El día en que se daría la final de fútbol, pasé por Cartago. En cada esquina la gente bailaba, mostraba las camisetas y aireaba sus banderas. Gritaban, saludaban; la gente sacaba los trapos del color pertinente por las ventanas del carro y tocaban la bocina, por horas. La final era contra Heredia, otra de las provincias que se une en el valle central; la provincia que está al norte. Esa noche, por razón de un cumpleaños y de mala información, terminé en un bar viendo el partido. Cuando Heredia anotó el primer gol, los grillos sonaron en el bar, nadie se inmutó, todos estaban apoyando a Cartago, al de abajo, al que nunca gana. Esta es una de esas cualidades más ticas: la preferencia por el pobrecito. Es más, existe la referencia al pobreci-tico y se nota en todos los aspectos de la sociedad. Esto por supuesto es un manjar para la iglesia católica que se mete en todo, desde la sopa hasta la construcción de una carretera.

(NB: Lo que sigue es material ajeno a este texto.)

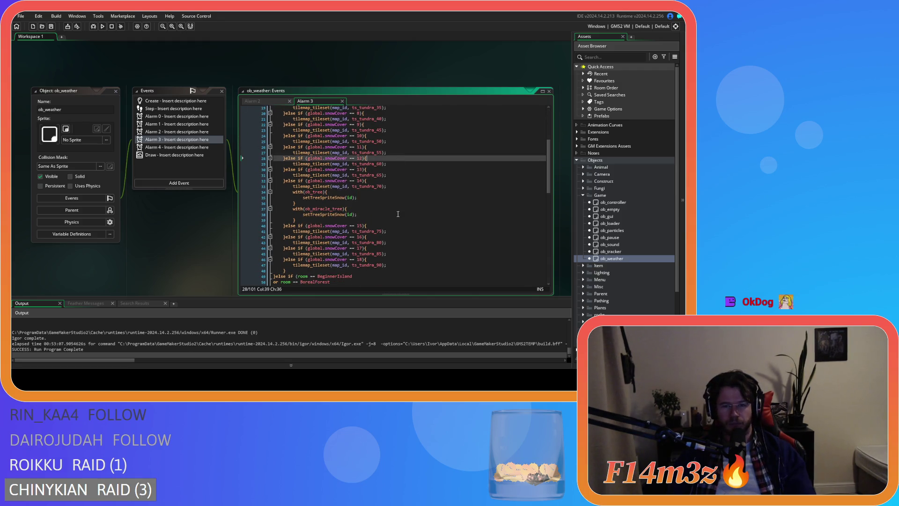
scroll(346, 224, "up", 2)
scroll(346, 224, "up", 1)
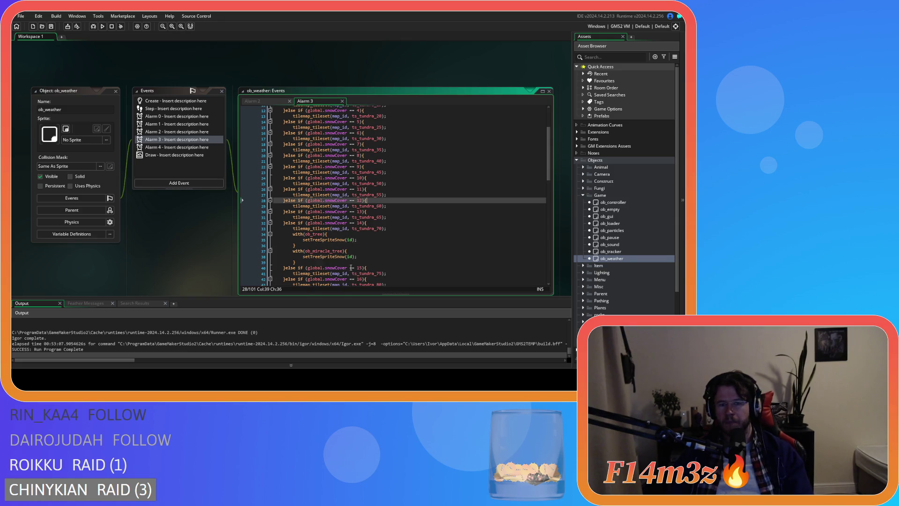
scroll(351, 268, "down", 3)
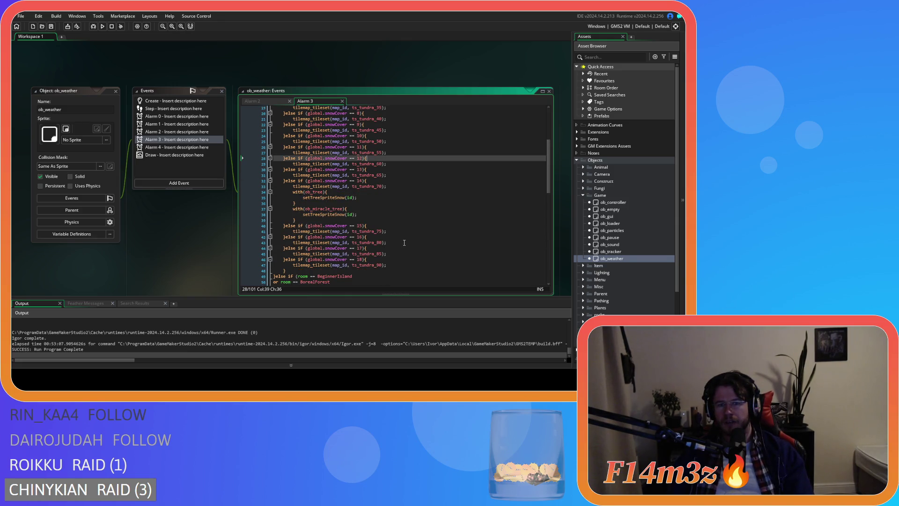
scroll(404, 245, "down", 3)
In Alarm 2, move the boreal tree snow-sprite blocks under the snowCover 14 boreal_75 line.
left_click(253, 101)
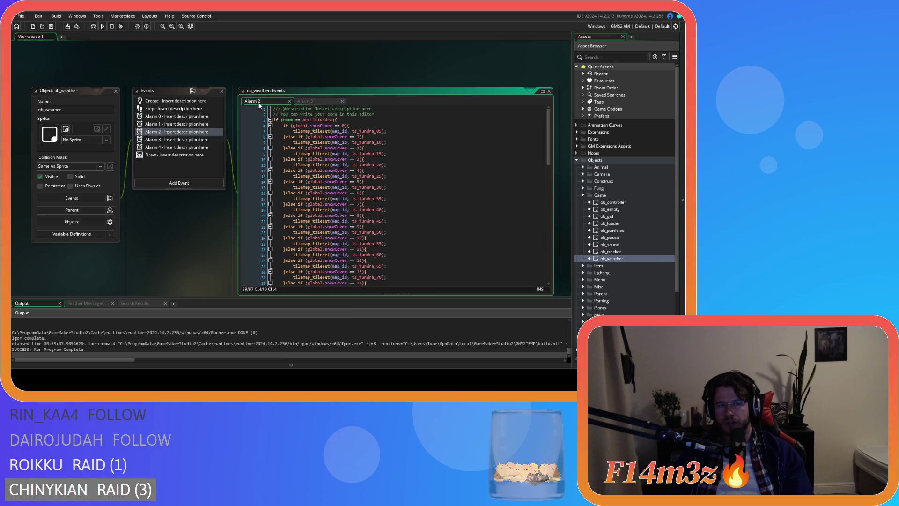
scroll(374, 206, "down", 10)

Esto último fue por culpa de Doña Laura, o Laurita, la presidenta del país que consideró necesario invitar a la iglesia para decidir si una carretera se construye por medio de una concesión que no le conviene a nadie. No es algo nuevo, lleva rato haciendo este tipo de tortas (errores). No me voy a meter en los detalles políticos, pero no tengo la menor duda que la presidencia ha sido una tortura para esa mujer; es como la suegra, recipiente de todas las quejas y culpas.

Entre amigos se vosean, a veces se tutean, pero en la mayoría todo el mundo se habla de usted. ¡Rarísimo ver a un hijo hablarle a su padre de usted! Es un formalismo que me chocó pero que ya me ha atrapado, a veces le hablo a mi pareja de usted, llevo años acá, por algún lado me tenían que atrapar. Eso sí, nunca, pero nunca me van a escuchar hablando de mae ni con otras particularidades. Mae es el bo rioplatense, el güey mexicano, y tienen la capacidad de incluirlo demasiadas veces en un frase. Mae, pura vida, mae. Y mae, cuenteme algo mae, que va a hacer hoy. No estoy exagerando.

A pesar de que el país enloquece con el fútbol, todos concuerdan que acá no hay fútbol, es un desastrrre –> esto no fue un error, es la forma en la que hablan. Para decirlo de otra manera, el tico habla castellano, pero arrastra la “rr”. Es muy particular. Los más pachuchos o vulgares, le agregan otro saborrsssh. Lo peor es que ya no es un tema de vulgaridad, se ha convertido en una forma más o menos tuanis de hablar. Tuanis es una palabra derivada de too nice, osea que podría ser cool.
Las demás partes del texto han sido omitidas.